» **Required action**:
Please set out the records below as a numbered list, from the line with "I would be grateful if you could read the scale" through the end of the records, leaving out blank lines and pictures.

# # # # #

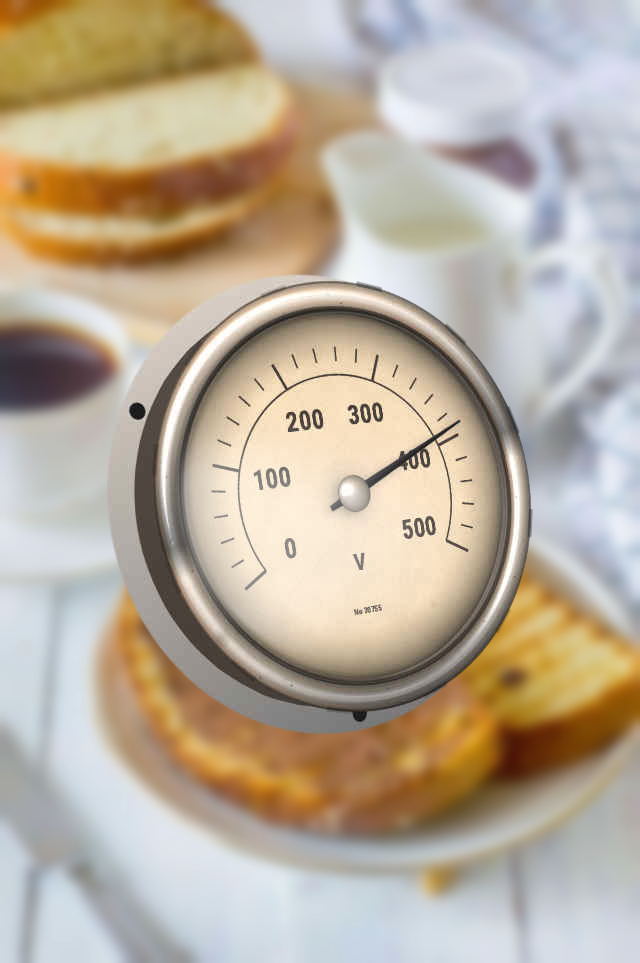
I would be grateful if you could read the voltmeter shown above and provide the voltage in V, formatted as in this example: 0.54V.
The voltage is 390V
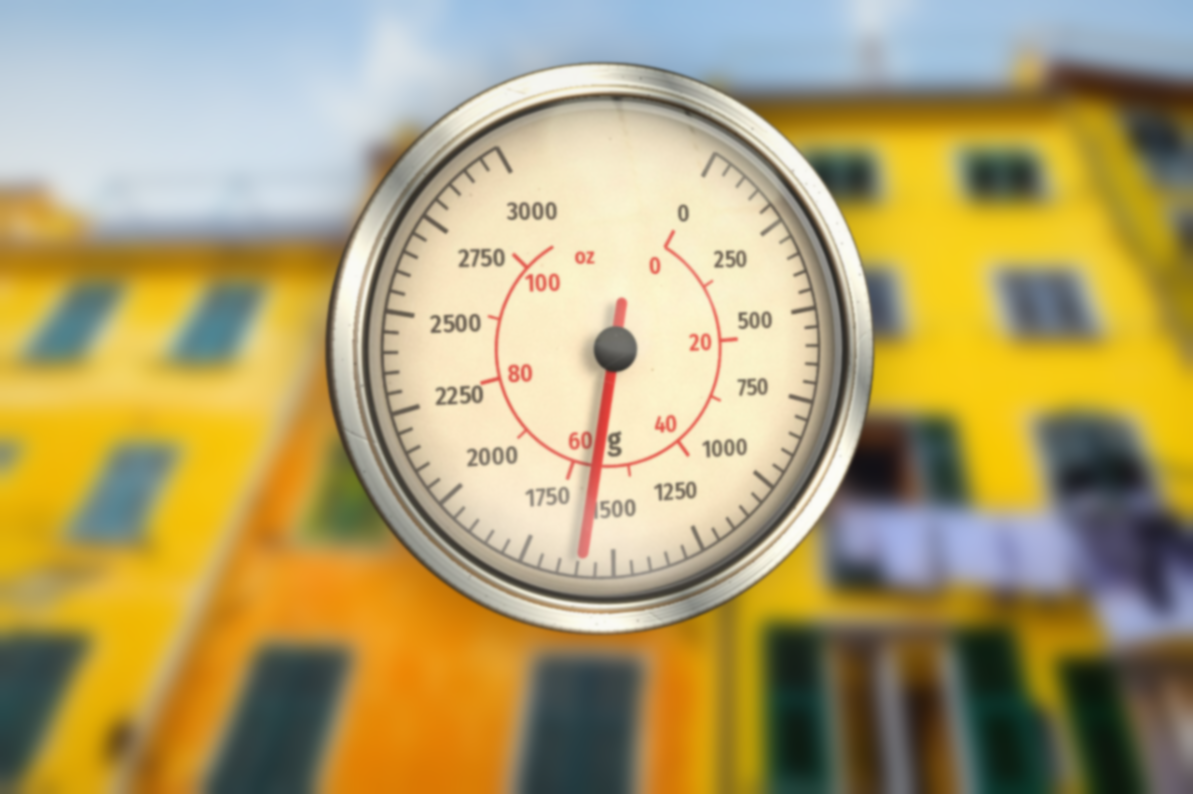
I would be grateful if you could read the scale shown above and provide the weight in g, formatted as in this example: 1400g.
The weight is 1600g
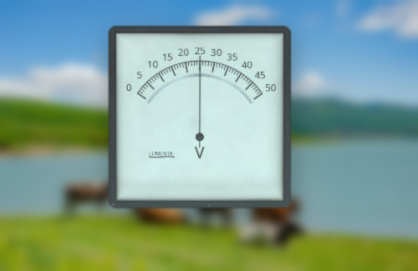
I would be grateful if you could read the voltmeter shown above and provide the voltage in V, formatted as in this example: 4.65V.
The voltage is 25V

# # # # #

» **Final answer**:
1. I would be grateful if you could read the scale shown above and provide the weight in g, formatted as in this example: 1400g.
2. The weight is 1600g
3. I would be grateful if you could read the voltmeter shown above and provide the voltage in V, formatted as in this example: 4.65V.
4. The voltage is 25V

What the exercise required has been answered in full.